» **Task item**: Copy every line in the records below that contains the string "FlashTVNews". The match is case-sensitive, so a line counts only if its capitalization is the same.

[[ Input data, beginning ]]

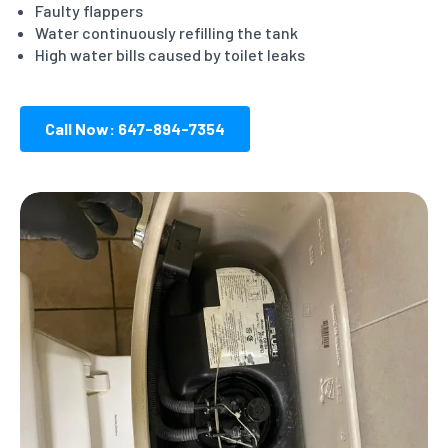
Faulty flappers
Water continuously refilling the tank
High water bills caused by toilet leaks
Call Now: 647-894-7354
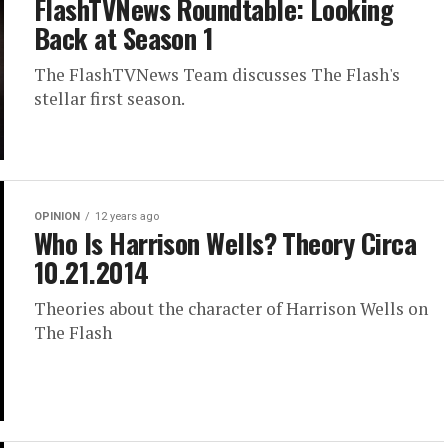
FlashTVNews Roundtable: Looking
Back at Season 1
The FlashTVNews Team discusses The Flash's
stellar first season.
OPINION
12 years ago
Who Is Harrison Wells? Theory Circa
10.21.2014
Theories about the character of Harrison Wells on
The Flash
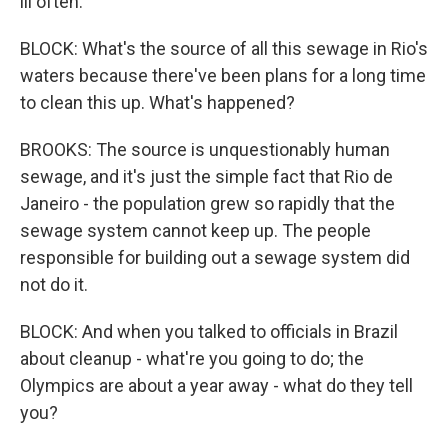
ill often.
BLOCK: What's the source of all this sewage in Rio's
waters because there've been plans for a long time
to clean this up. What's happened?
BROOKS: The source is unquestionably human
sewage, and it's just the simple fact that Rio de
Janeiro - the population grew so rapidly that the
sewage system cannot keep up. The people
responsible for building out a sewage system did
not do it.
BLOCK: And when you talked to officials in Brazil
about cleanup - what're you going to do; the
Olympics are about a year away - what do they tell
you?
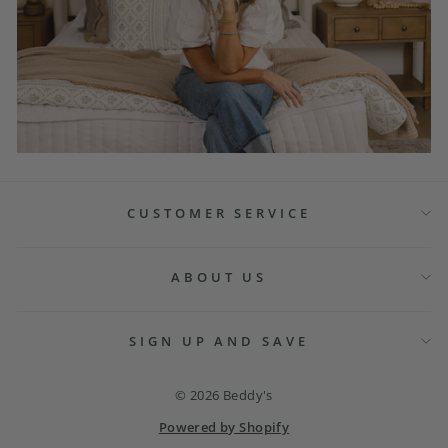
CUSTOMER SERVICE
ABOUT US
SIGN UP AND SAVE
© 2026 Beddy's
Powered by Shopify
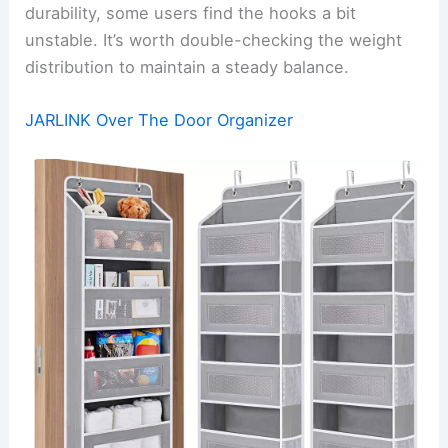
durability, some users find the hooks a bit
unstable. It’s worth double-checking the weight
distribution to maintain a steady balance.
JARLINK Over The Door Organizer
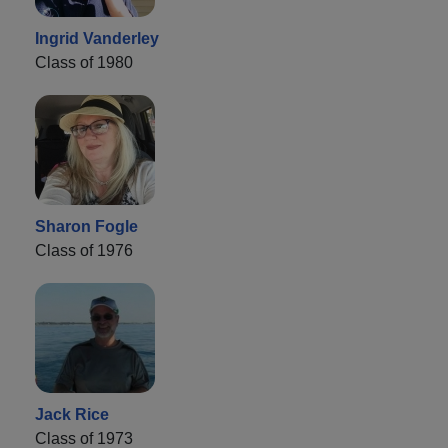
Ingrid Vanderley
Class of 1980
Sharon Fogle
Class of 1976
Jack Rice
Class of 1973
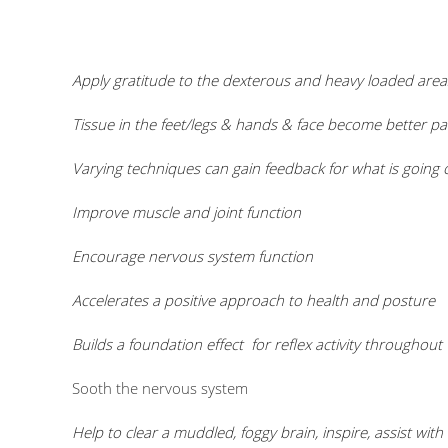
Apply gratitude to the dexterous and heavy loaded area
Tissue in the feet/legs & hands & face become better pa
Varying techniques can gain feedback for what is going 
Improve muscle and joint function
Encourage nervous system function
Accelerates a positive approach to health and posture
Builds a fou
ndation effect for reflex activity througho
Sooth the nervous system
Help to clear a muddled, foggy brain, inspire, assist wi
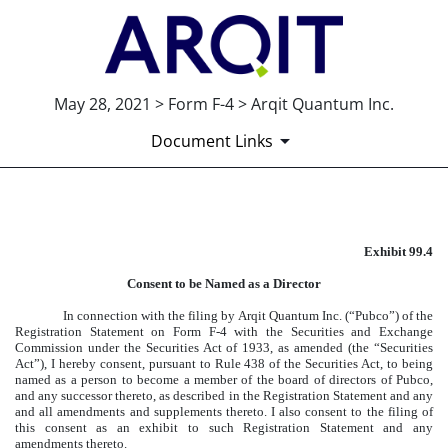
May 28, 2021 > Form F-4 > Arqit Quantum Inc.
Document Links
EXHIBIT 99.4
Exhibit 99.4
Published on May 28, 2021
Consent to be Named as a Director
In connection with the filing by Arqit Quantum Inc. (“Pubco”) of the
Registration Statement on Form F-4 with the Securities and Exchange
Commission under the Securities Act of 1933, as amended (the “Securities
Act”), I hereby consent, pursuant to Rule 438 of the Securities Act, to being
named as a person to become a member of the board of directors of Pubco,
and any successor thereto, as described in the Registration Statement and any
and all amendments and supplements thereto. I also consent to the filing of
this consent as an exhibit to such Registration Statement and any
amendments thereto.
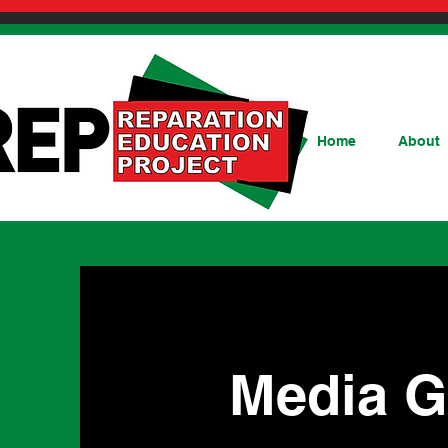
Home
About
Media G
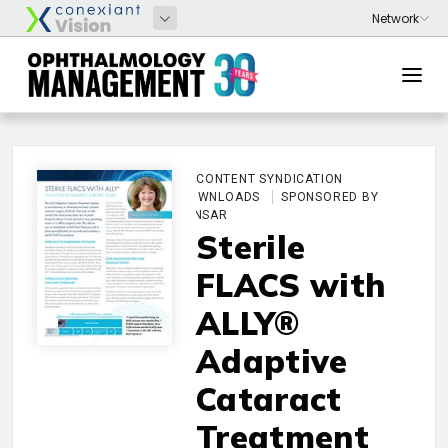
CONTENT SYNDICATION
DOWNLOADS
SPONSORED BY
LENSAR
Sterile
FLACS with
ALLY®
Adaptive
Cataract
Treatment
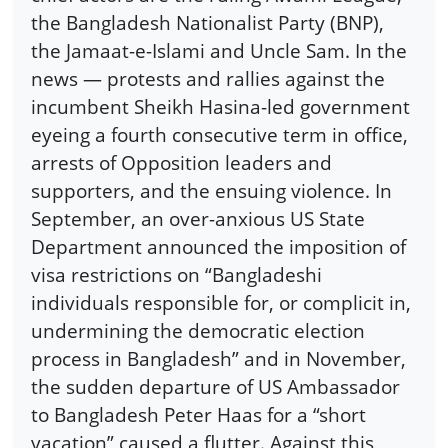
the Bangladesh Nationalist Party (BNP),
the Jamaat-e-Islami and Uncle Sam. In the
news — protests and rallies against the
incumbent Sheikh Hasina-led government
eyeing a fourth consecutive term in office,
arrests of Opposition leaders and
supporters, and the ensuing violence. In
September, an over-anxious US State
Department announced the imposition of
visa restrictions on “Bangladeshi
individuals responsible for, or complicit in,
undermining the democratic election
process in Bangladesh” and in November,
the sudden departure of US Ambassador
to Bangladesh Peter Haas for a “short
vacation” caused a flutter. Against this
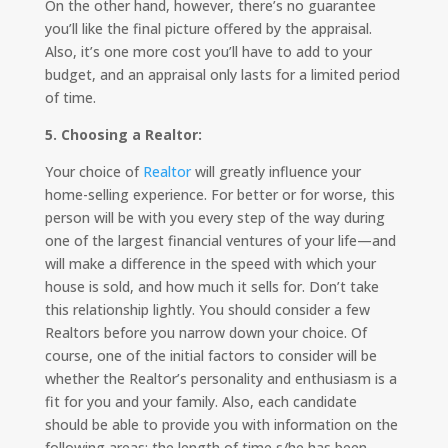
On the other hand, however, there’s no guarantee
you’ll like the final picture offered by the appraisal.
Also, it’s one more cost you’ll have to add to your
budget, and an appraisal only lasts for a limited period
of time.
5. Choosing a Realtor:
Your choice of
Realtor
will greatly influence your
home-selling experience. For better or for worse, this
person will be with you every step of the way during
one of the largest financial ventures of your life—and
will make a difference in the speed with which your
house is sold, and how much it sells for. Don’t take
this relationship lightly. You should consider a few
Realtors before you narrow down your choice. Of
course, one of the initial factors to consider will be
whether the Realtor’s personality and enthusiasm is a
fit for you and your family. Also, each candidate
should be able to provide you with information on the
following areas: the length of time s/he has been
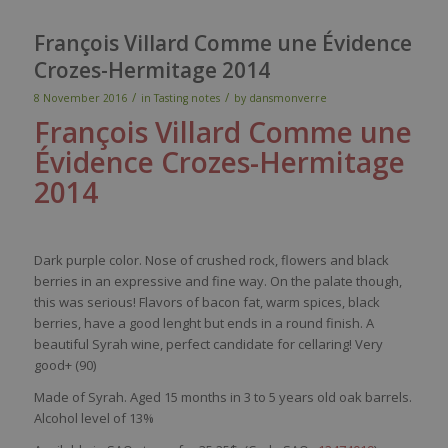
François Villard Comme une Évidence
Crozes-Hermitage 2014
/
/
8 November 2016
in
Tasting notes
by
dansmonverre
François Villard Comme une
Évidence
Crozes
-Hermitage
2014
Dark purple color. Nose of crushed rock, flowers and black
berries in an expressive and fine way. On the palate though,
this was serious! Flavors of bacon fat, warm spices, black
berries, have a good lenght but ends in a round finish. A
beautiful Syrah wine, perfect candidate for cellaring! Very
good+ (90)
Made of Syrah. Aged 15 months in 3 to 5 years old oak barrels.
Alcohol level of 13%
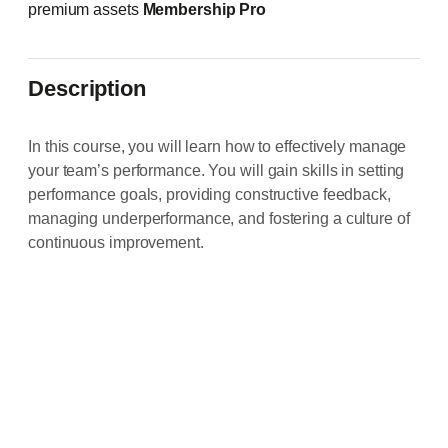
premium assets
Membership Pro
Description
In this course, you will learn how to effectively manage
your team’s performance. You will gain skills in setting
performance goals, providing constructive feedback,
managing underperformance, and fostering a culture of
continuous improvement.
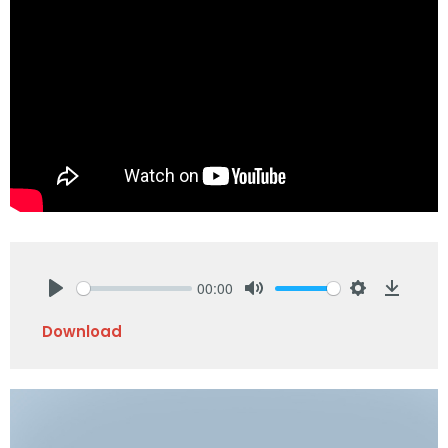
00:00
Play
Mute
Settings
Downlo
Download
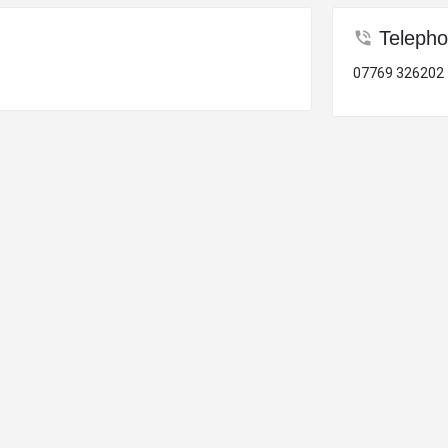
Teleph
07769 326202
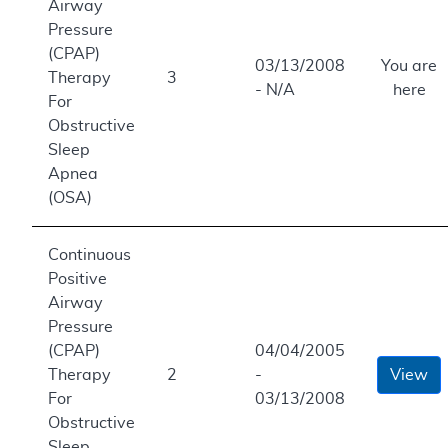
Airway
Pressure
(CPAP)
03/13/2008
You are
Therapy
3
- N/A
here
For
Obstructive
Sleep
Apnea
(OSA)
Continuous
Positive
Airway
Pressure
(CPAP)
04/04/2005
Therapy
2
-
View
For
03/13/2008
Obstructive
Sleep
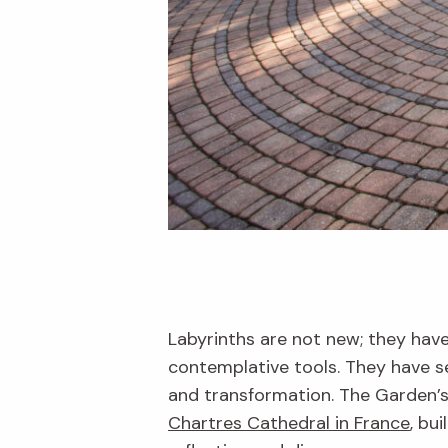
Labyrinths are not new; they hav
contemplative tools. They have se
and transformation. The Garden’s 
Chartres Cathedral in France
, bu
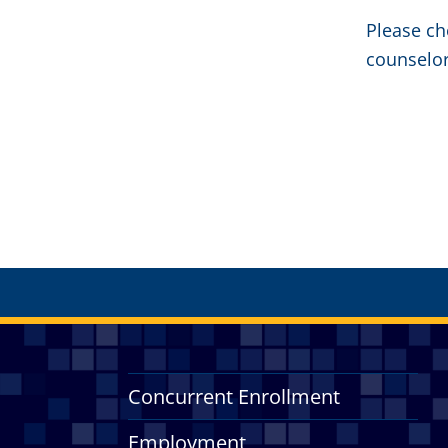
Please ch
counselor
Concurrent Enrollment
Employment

[[ Input data, end ]]

» **Written reply**:
FlashTVNews Roundtable: Looking
The FlashTVNews Team discusses The Flash's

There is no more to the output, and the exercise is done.